Verdachte heeft zich onder invloed van alcohol schuldig gemaakt aan het medeplegen van een poging tot doodslag. Dit is een buitengewoon ernstig feit. Verdachte heeft, terwijl het slachtoffer op de grond lag, samen met twee anderen, meermalen met kracht tegen het hoofd en het lichaam van het slachtoffer geschopt en geslagen. Het slachtoffer is, zoals ook uit de schriftelijke slachtofferverklaring blijkt zeer geschrokken van dit voorval, waarbij hem tevens pijn en letsel zijn bezorgd.

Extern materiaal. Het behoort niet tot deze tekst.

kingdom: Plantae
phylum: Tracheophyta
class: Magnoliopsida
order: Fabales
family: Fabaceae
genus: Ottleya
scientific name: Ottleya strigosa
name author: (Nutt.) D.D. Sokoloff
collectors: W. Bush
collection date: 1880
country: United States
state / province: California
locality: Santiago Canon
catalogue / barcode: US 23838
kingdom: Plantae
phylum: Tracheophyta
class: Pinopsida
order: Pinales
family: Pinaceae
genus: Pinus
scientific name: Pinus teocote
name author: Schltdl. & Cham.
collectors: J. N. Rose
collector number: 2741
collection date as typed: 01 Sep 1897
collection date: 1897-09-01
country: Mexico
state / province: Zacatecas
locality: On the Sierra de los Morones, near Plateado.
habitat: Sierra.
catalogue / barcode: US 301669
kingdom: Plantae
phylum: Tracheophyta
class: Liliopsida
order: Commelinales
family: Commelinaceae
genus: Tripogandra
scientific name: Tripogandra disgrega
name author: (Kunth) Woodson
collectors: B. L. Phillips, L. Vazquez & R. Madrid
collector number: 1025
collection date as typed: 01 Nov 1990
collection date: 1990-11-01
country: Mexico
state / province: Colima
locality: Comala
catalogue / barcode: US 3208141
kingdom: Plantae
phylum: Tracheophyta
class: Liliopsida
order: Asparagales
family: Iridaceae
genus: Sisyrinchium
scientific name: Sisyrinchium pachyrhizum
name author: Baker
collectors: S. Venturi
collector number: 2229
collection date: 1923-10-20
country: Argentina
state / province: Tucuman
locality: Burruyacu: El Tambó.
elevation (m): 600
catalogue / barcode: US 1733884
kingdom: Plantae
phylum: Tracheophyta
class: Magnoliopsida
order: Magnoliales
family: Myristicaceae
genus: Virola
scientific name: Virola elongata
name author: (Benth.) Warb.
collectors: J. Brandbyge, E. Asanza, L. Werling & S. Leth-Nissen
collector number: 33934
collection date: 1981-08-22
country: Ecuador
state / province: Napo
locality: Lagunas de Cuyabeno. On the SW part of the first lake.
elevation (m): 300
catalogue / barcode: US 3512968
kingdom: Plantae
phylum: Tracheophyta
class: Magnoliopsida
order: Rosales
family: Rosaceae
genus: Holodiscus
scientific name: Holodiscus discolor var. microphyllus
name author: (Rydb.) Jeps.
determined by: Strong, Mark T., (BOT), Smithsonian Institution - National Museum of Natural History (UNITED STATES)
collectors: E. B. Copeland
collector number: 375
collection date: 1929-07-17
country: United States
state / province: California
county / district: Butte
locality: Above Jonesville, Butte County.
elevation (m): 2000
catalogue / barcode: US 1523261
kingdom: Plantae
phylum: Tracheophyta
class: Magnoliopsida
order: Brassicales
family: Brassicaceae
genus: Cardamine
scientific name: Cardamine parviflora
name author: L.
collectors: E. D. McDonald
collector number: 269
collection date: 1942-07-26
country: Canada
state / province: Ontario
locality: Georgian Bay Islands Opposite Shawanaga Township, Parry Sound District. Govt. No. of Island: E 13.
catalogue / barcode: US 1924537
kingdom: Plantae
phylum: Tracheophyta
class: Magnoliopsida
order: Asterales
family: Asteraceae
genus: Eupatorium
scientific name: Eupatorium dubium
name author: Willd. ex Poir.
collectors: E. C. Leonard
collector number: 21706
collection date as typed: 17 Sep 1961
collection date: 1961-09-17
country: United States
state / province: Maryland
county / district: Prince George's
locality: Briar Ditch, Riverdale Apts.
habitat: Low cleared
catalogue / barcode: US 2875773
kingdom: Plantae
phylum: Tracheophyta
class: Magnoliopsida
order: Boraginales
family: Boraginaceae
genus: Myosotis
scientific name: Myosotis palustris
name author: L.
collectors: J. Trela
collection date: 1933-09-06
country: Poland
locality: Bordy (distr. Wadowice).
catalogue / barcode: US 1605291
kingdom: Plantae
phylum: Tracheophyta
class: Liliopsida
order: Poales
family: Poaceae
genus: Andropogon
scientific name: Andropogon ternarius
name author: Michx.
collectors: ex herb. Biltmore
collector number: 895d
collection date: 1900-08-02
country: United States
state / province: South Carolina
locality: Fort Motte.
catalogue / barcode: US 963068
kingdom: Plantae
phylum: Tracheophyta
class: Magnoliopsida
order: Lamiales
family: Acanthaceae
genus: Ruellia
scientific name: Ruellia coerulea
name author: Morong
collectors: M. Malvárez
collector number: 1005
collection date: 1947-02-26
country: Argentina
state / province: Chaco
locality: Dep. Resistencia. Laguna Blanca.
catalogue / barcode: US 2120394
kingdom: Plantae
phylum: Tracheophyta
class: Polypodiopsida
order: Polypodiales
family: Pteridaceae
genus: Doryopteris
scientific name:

Dat het niet nog slechter is afgelopen met het slachtoffer is niet aan verdachte te danken.
Los van de gevolgen die de gedragingen van verdachte hebben gehad voor het slachtoffer, leveren dergelijke geweldsincidenten, gepleegd na een avond stappen, een bijdrage aan reeds bestaande gevoelens van onveiligheid, met name onder jongeren in het uitgaansleven. Dit rekent de rechtbank verdachte dan ook zwaar aan.
Met betrekking tot de persoon van verdachte heeft de rechtbank in het bijzonder gelet op:
- het op naam van verdachte staand Uittreksel Justitiële Documentatie, gedateerd 5 april 2017, waaruit blijkt dat verdachte veelvuldig eerder ter zake van geweldsdelicten onherroepelijk tot vrijheidsbenemende straffen is veroordeeld. Verdachte liep bovendien in een proeftijd, hetgeen hem er kennelijk niet van heeft weerhouden andermaal een strafbaar feit te begaan.
- het over verdachte uitgebrachte voorlichtingsrapport gedateerd 30 maart 2017 van
mevrouw [reclasseringswerkster] , als reclasseringswerkster verbonden aan Reclassering Nederland.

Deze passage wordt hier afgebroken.